Verso un mondo migliore
Fuggire. Fuggire lontano. Fuggire di notte, lungo un’autostrada deserta. E poi nascondersi nelle cantine di un vecchio palazzo. Ma, di fatto, fuggire da cosa? E, soprattutto, cos’è che ha fatto sì che la fuga sembri l’unica soluzione possibile? A mettere in scena tale estrema situazione ha pensato il giovane cineasta colombiano Camilo Restrepo con la sua opera prima, Los conductos, presentata in anteprima alla 70° edizione del Festival di Berlino, all’interno della nuova e fortemente sperimentale sezione Encounters.
Un giovane ragazzo, dunque, corre veloce sulla sua moto. Sono soltanto alcune sostanze stupefacenti a fargli compagnia durante le sue soste notturne. Lo stesso, poco dopo, si ritrova a lavorare in una fabbrica di t-shirt e, a poco a poco, rigorosamente in voice over, inizia a raccontarci la sua storia. Una storia di violenze, dove l’unica possibilità per sentirsi ben accetti agli occhi del “mondo” (così era solito, insieme ai suoi amici, denominare chiunque non facesse parte della sua quotidianità) era, appunto, appartenere a determinate bande di strada. Ma le cose, si sa, non restano mai sempre uguali.

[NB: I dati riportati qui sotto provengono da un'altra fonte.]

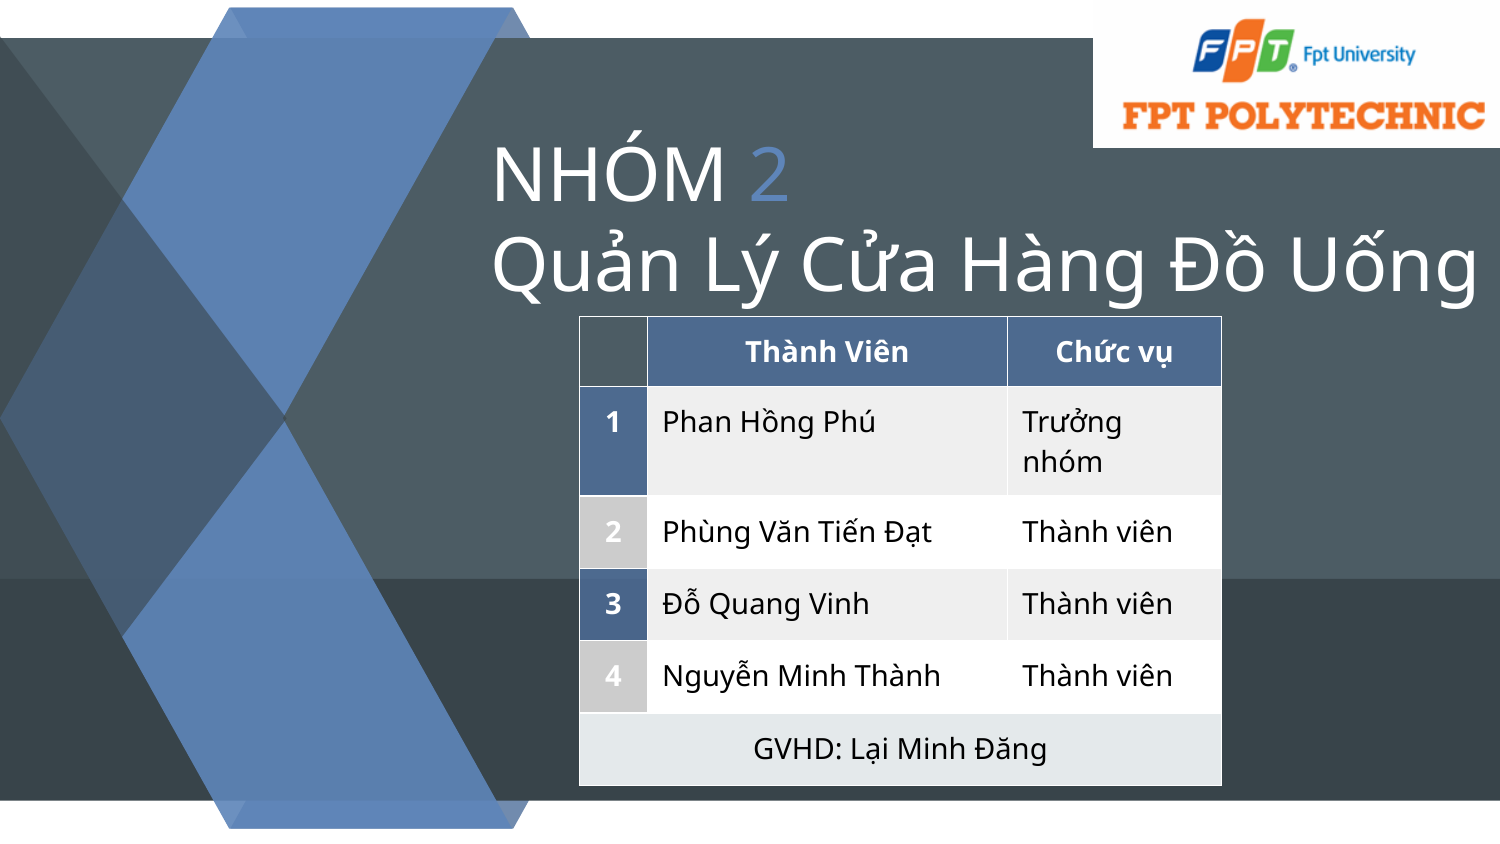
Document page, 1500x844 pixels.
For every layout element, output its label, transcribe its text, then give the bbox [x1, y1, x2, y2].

Con questo suo piccolo e prezioso Los conductos (girato interamente in 16mm), Camilo Restrepo ha voluto raccontare le vicende di un singolo individuo, facendo sì che le stesse diventassero immediatamente allegoria dei giorni nostri e di una Colombia che, a causa di determinate situazioni politiche, non è più, ormai, la stessa.
Un’operazione, la presente, che indubbiamente è già stata effettuata più e più volte nel corso degli anni. Eppure, Restrepo, malgrado la sua relativamente breve esperienza dietro la macchina da presa, è riuscito a dar vita a un linguaggio tutto suo. Un linguaggio fatto di dialoghi brevi e concisi (ma che sanno colpire come un pugno allo stomaco) e da lunghi, interminabili silenzi. Un linguaggio dove, nonostante l’assenza di ogni qualsivoglia superfluo virtuosismo registico, il tocco altamente visionario e a tratti onirico del giovane regista si fa sentire forte e chiaro e sta a conferire all’intero lungometraggio una ben marcata personalità.
Non ha paura, Camilo Restrepo, di osare. Non ha paura di spingersi oltre le convenzioni. E questo suo coraggio vede la sua piena realizzazione proprio nel presente Los conductos, per un lavoro ruvido, impietoso e a tratti doloroso, dove massima attenzione è prestata ai piccoli gesti del quotidiano (dall’accensione di una semplice sigaretta al lavoro ripetitivo e monotono all’interno della fabbrica di t-shirt) e dove la macchina da presa non si fa sfuggire nemmeno la più apparentemente insignificante espressione facciale dei personaggi qui rappresentati. E dove, soprattutto, di fronte a una realtà che sembra lasciare ben poche speranze per un futuro migliore, l’idea che con il proprio operato si possa realmente, in qualche modo, “cambiare il mondo”, si fa vera e propria colonna portante di tutto il film.
Ed ecco che questa nuova sezione Encounters – la quale vede come obiettivo principale quello di selezionare un nutrito numero di lungometraggi di finzione dove si sperimentano in continuazione nuovi linguaggi – ben si sposa con la politica cinematografica del Sud America stesso, luogo in cui da sempre viene prestata grande attenzione a un cinema fortemente sperimentale, puntando anche, spesso e volentieri, su nomi “nuovi”. E così, questo piccolo e prezioso Los conductos parla da sé. E, all’interno della variegata e ricercatissima selezione berlinese, si è rivelato una piccola e piacevole sorpresa.